Speech Sound Disorders

Speech Sound Disorders?

As children develop their language skills, they learn to produce sounds. Most children say /p/, /m/, and /w/ early on, while sounds like /r/, /l/, or “th” often take longer to master. 

By four years old, children should be able to produce and say the majority of speech sounds. When a child is having difficulties with a sound that should have been mastered based on the child’s chronological and linguistic ages, it might be an indication of a speech sound disorder. This may either be an articulation or a phonological disorder. 

Articulation Disorder – This affects children’s speech on a phonetic and motoric level, which means they have trouble saying individual speech sounds, e.g. consonants and vowels.

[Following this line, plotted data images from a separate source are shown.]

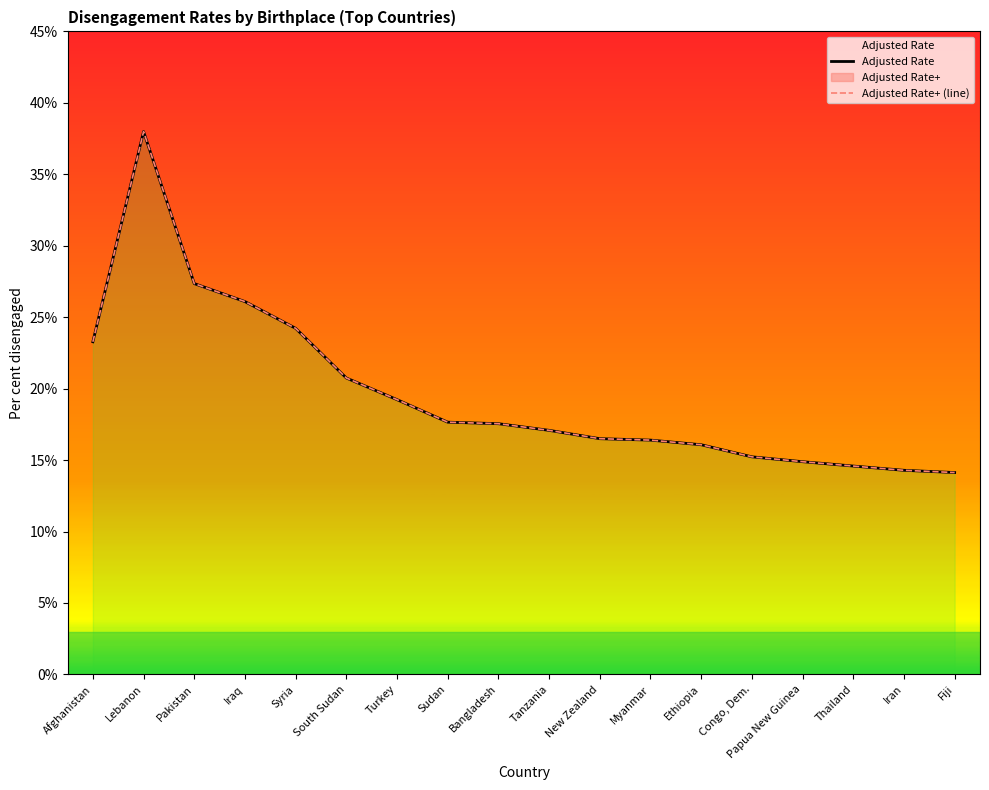

True or false: Adjusted Rate+ (line) has a value of 14.3 at Iran.

True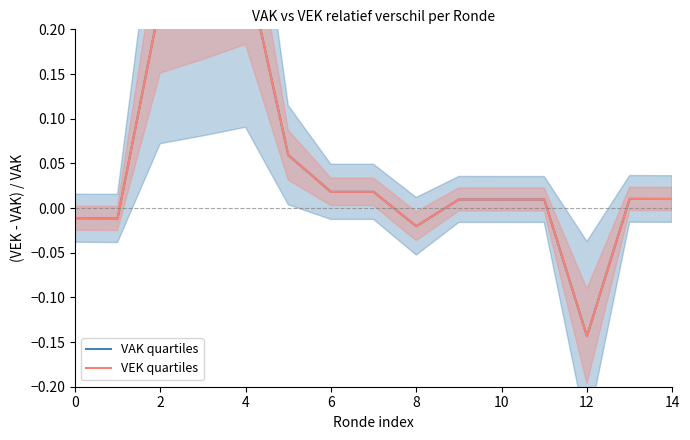

True or false: VAK quartiles and VEK quartiles cross at least once.

False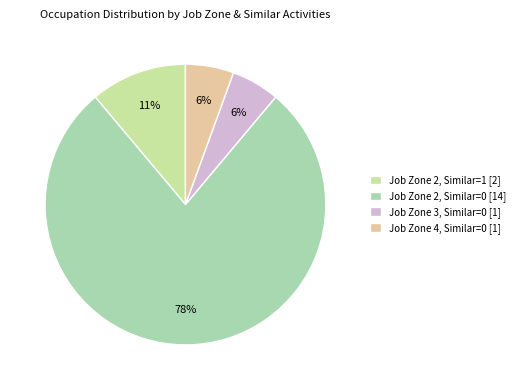

Count the number of slices in the pie.

4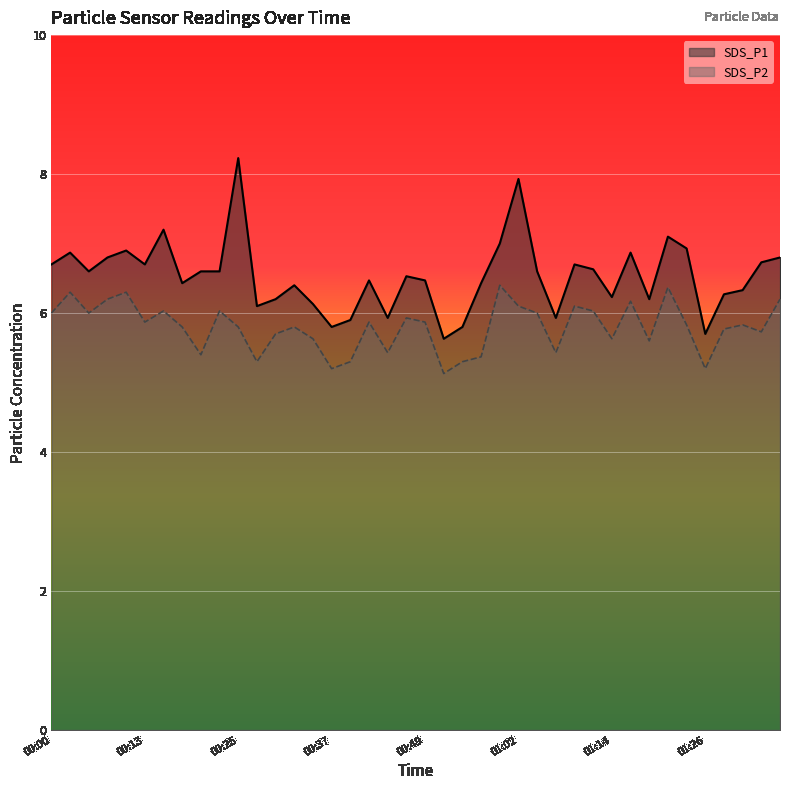

In SDS_P1, how many points are higher than both neighbors (excluding endpoints)?

11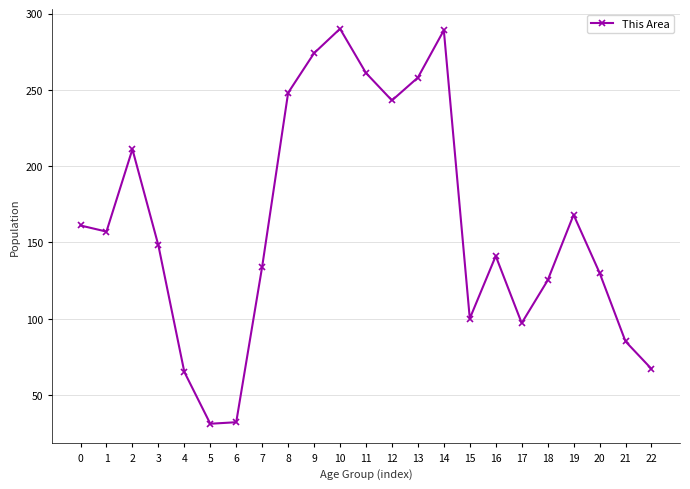

How many lines are shown in the chart?

1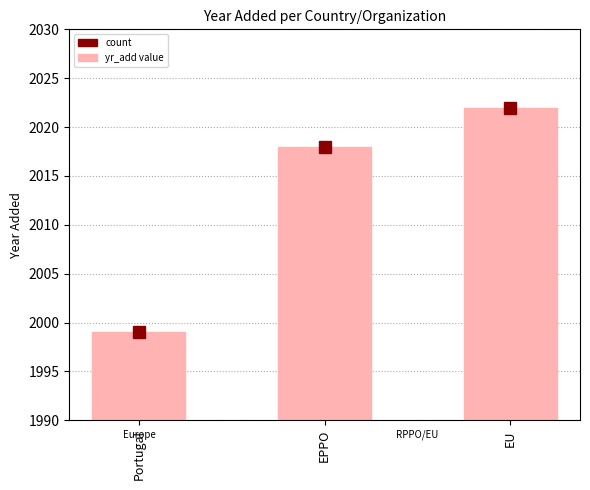

Which has a higher value, Portugal or EPPO?

EPPO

For example, when a child cannot produce the /l/ sound, when he or she should be able to produce it based on the chronological and linguistic ages, and does not show a systematic error pattern (see below for phonological disorder), one can then assume that it is an articulation disorder. 

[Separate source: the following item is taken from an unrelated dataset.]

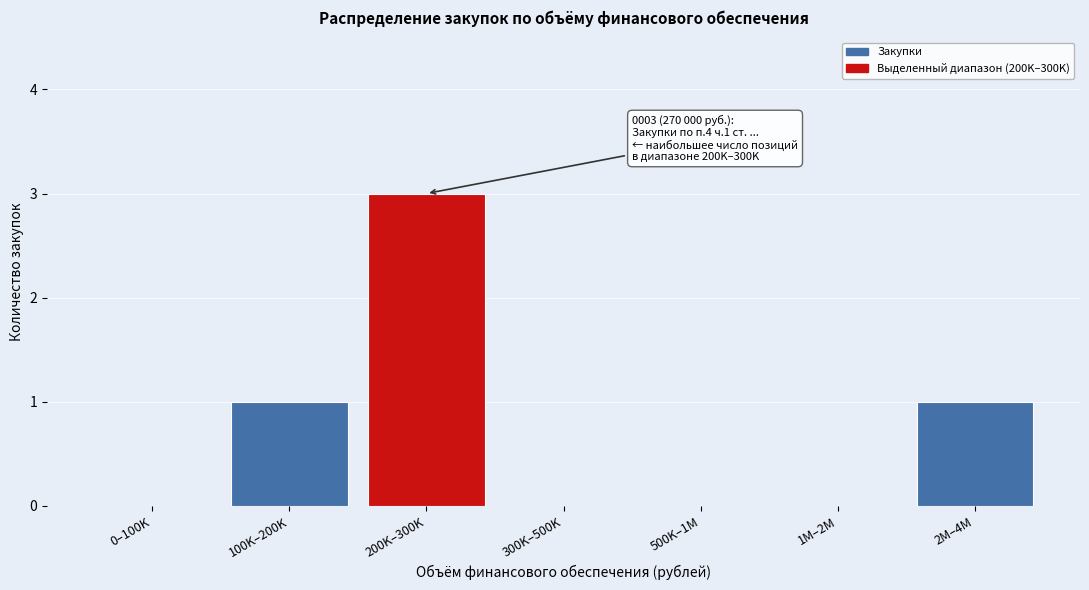

Reading left to right, transcribe all the data shown in this chart.

0–100K=0	100K–200K=1	200K–300K=3	300K–500K=0	500K–1M=0	1M–2M=0	2M–4M=1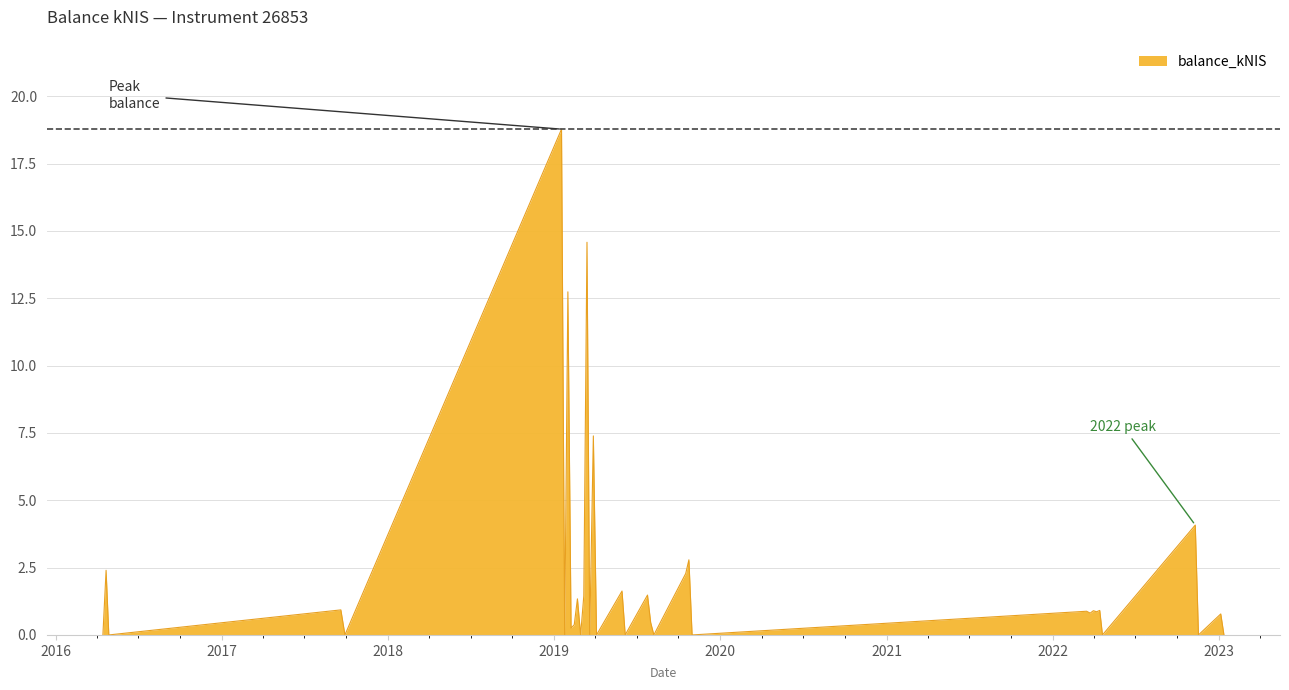

What is the greatest value displayed?

18.8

Phonological Disorder – This disorder occurs at the phonemic/linguistic/cognitive levels (a level higher than the phonetic/motoric aspects of speech production. Children with a phonological disorder show systematic patterns with their speech production errors, e.g. consistently delete /m/ in initial sounds, by saying “at” for “mat” or “ad” for “mad” for CVC (consonant-vowel-consonant) words, when the age error is unexpected for the child’s chronological and linguistic ages.